Die Grünen hingegen betonen, dass das zwar generell so stimme, es aber beim Gasheizungskauf eine verpflichtende Beratung der Hausbesitzer geben solle. Weil nämlich ab 2028 dann eben mit der kommunalen Wärmeplanung auch die Pflicht zu 65 Prozent erneuerbarem Heizen besteht. Und möglicherweise teure Umrüstungen nötig werden. Oder sogar eine neue Heizung.

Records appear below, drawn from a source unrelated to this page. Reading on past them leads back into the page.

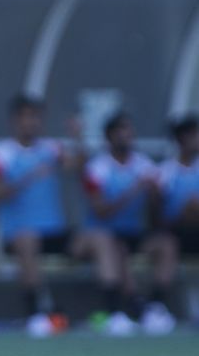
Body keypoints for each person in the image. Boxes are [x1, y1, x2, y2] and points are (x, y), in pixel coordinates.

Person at [0, 94, 119, 336]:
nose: (31, 122)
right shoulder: (0, 154)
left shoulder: (51, 149)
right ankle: (36, 313)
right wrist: (29, 176)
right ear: (15, 120)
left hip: (54, 232)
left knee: (101, 239)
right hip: (18, 235)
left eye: (35, 117)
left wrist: (77, 138)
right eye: (26, 117)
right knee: (27, 241)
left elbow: (81, 167)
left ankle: (112, 313)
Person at [82, 112, 178, 335]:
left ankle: (155, 307)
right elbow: (101, 212)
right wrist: (135, 188)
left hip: (134, 234)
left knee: (167, 244)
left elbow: (157, 217)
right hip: (101, 235)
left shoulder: (144, 165)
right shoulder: (97, 168)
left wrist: (154, 196)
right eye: (120, 131)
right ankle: (116, 310)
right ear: (109, 136)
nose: (126, 135)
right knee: (114, 246)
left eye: (128, 130)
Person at [149, 115, 199, 332]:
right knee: (167, 246)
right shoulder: (165, 172)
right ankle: (156, 307)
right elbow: (157, 219)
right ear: (183, 138)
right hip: (175, 232)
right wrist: (184, 213)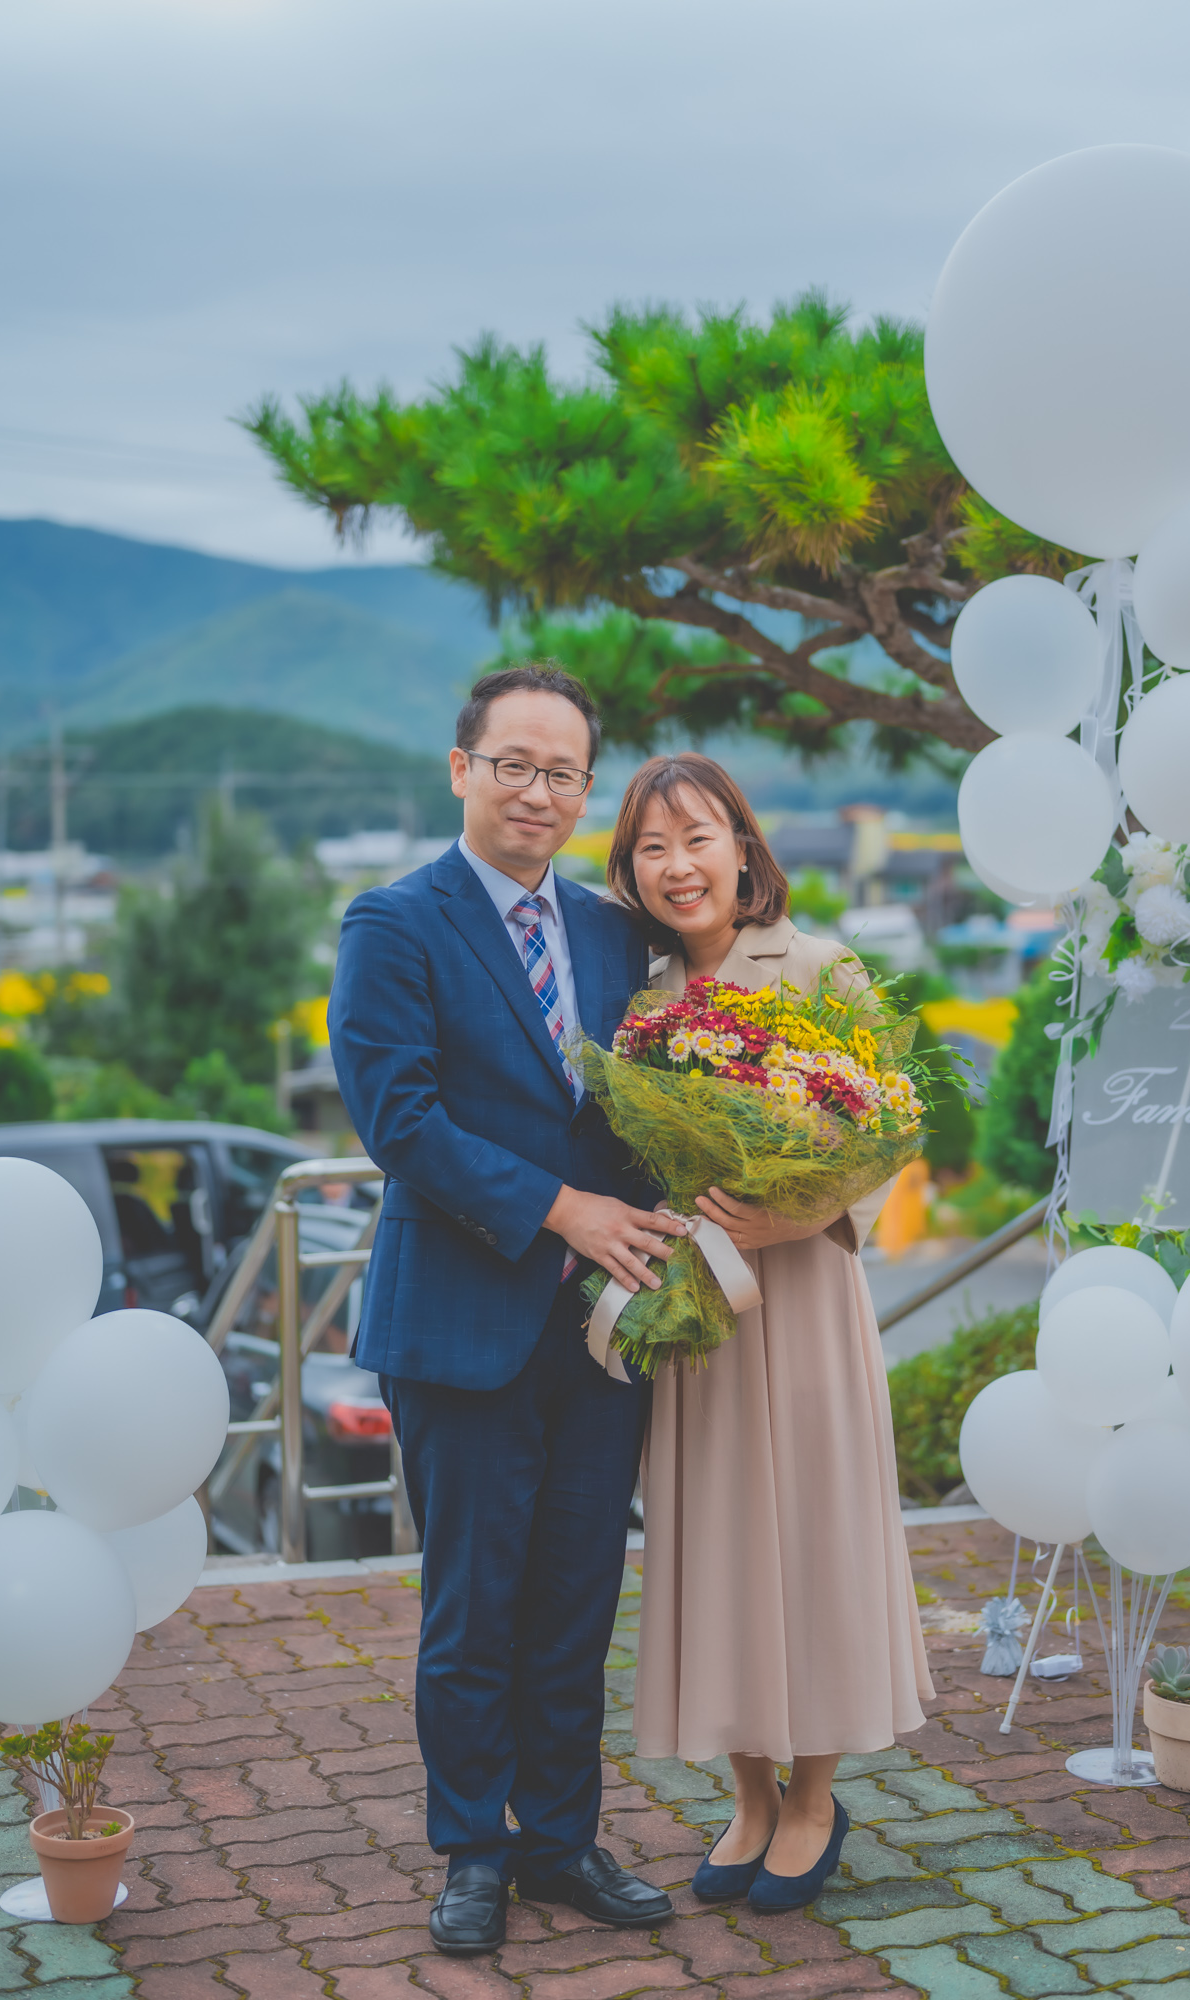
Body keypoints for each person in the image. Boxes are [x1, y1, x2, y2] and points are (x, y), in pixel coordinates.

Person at [328, 665, 683, 1957]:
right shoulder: (392, 922)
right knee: (472, 1606)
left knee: (577, 1596)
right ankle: (472, 1848)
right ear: (461, 769)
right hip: (460, 1323)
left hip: (601, 1328)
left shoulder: (613, 932)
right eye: (514, 764)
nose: (537, 790)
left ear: (586, 790)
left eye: (562, 772)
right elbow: (400, 1119)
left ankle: (562, 1840)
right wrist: (562, 1209)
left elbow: (647, 1108)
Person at [605, 752, 935, 1915]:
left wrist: (800, 1211)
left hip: (801, 1302)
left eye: (696, 837)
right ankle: (748, 1790)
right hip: (700, 1310)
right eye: (651, 846)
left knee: (812, 1534)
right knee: (716, 1539)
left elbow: (891, 1131)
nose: (677, 864)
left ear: (743, 848)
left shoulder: (818, 965)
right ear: (631, 870)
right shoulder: (640, 1007)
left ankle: (814, 1797)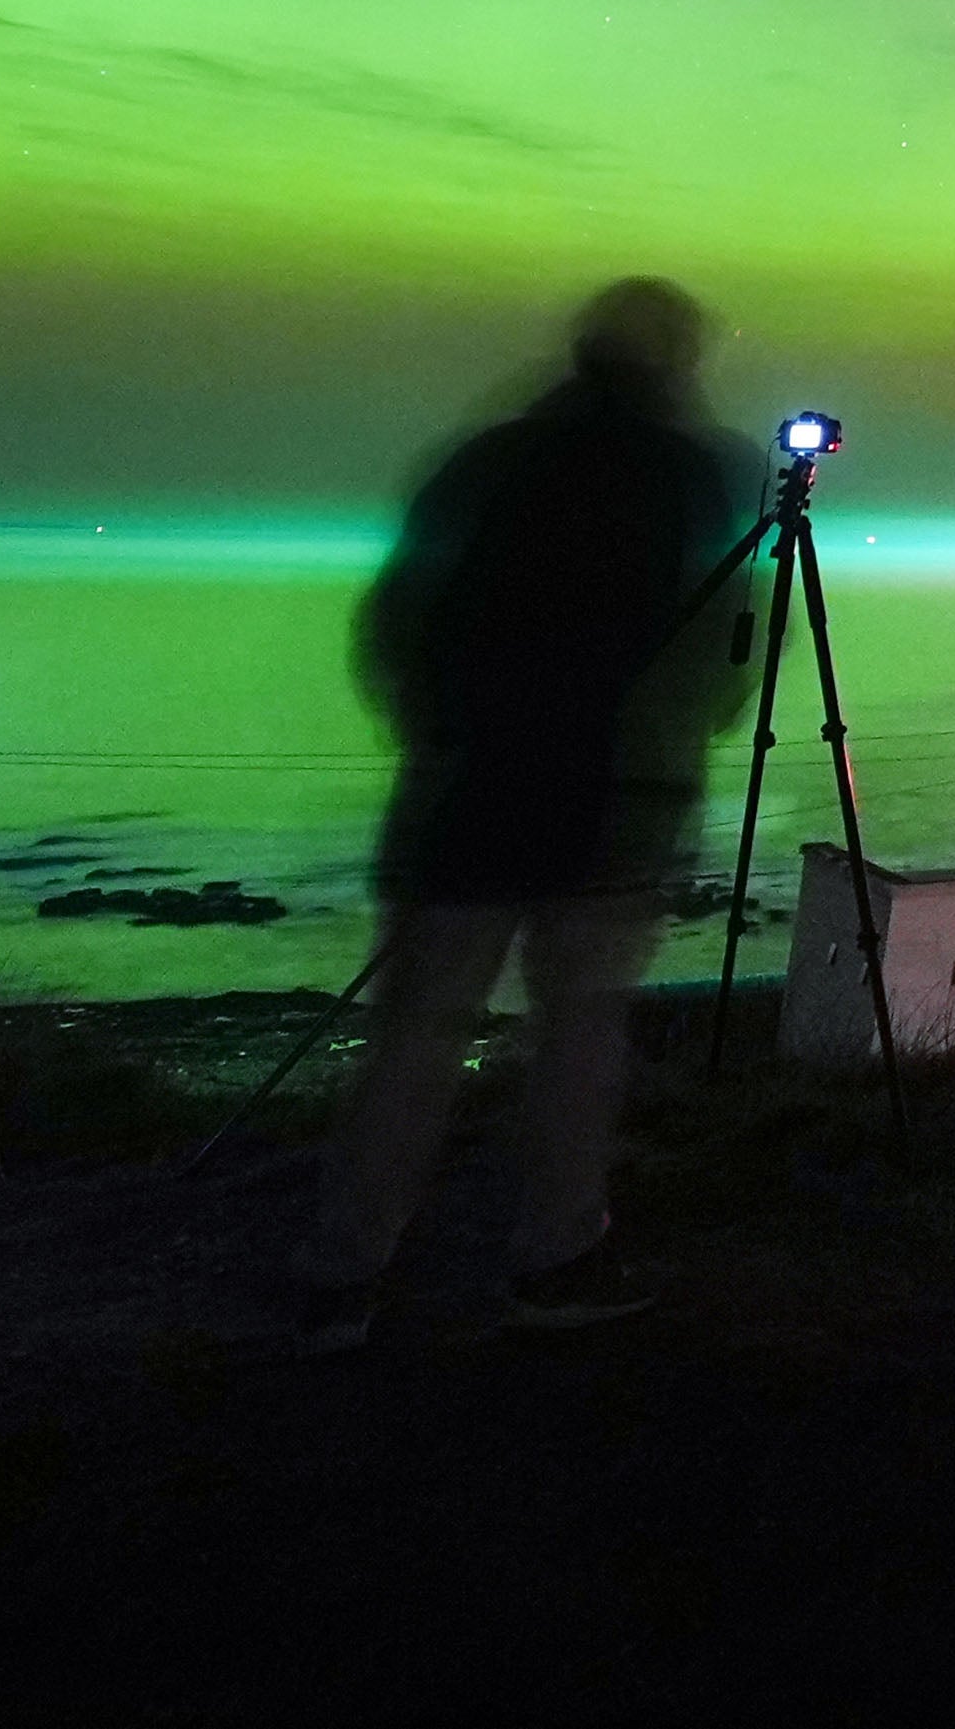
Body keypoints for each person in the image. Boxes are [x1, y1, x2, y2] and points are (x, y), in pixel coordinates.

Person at [290, 277, 759, 1354]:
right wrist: (666, 752)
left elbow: (394, 620)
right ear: (678, 361)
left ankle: (343, 1276)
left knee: (412, 1038)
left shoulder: (485, 461)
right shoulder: (691, 475)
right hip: (612, 807)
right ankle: (555, 1258)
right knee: (579, 1038)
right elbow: (726, 649)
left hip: (461, 796)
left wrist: (436, 734)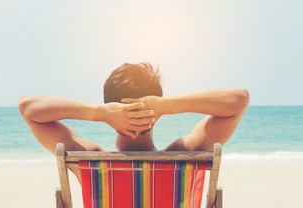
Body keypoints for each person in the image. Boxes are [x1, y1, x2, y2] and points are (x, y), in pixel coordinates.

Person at [19, 62, 249, 178]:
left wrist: (99, 112)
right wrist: (165, 106)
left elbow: (28, 108)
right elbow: (239, 100)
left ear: (110, 105)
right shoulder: (185, 155)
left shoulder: (90, 162)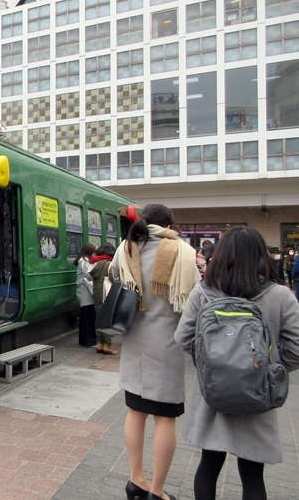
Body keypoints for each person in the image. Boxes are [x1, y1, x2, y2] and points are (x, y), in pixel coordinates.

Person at [175, 227, 299, 500]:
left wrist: (212, 367)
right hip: (257, 399)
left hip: (212, 396)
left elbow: (183, 338)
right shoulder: (280, 296)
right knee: (253, 475)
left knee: (208, 465)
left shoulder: (204, 292)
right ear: (260, 256)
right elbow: (296, 349)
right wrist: (268, 372)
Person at [110, 204, 199, 500]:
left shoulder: (125, 248)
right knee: (165, 418)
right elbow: (195, 296)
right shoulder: (183, 252)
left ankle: (136, 480)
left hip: (134, 340)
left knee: (135, 411)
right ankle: (157, 491)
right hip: (168, 343)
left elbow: (114, 277)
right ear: (171, 224)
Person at [89, 242, 119, 355]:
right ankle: (108, 345)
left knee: (99, 318)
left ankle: (99, 343)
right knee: (107, 320)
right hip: (106, 294)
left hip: (96, 293)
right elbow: (113, 278)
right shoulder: (108, 264)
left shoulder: (94, 263)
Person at [75, 243, 97, 348]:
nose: (94, 254)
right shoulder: (84, 262)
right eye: (93, 252)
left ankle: (85, 339)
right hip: (85, 293)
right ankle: (88, 340)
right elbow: (88, 275)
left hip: (85, 292)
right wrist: (96, 271)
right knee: (87, 317)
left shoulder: (83, 261)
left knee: (86, 317)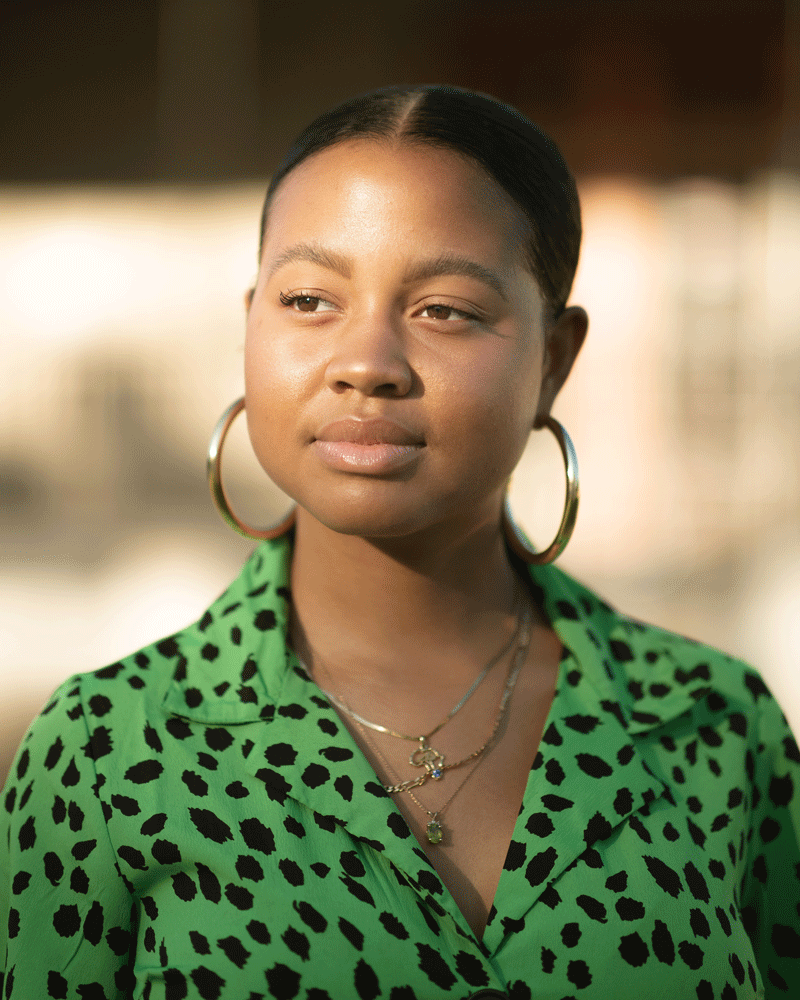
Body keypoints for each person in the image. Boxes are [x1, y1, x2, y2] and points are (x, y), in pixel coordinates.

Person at [1, 85, 798, 1000]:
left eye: (445, 310)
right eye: (308, 300)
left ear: (554, 360)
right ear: (249, 324)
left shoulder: (715, 727)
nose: (366, 363)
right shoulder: (107, 753)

Ebenso unklar erscheint bislang, wie der Umbau der Gasnetze in Wasserstoffnetze funktionieren soll. Der bislang im Entwurf geforderte feste Transformationsplan, in dem die Netzbetreiber bestimmte Fristen zur Beimischung von erneuerbaren Gasen und Wasserstoff einhalten und garantieren mussten, ist mit der jetzigen Einigung gekippt.
Der FDP war das schon lange zu streng. Nun sollen Kommunen und Netzbetreiber im Rahmen der Wärmeplanung einen "verbindlichen Fahrplan" mit "verbindlichen und nachvollziehbaren Zwischenzielen" vorlegen. Aber ob der am Ende genauso verbindlich sein wird, wie die Grünen es gerne hätten?
All das wird nun in den nächsten zweieinhalb Sitzungswochen im Bundestag verhandelt und in ein Gesetz gegossen werden müssen. Dass das ohne weiteren Streit abläuft, scheint nahezu ausgeschlossen. Einfacher wird es mit der Dreisamkeit also erst mal nicht.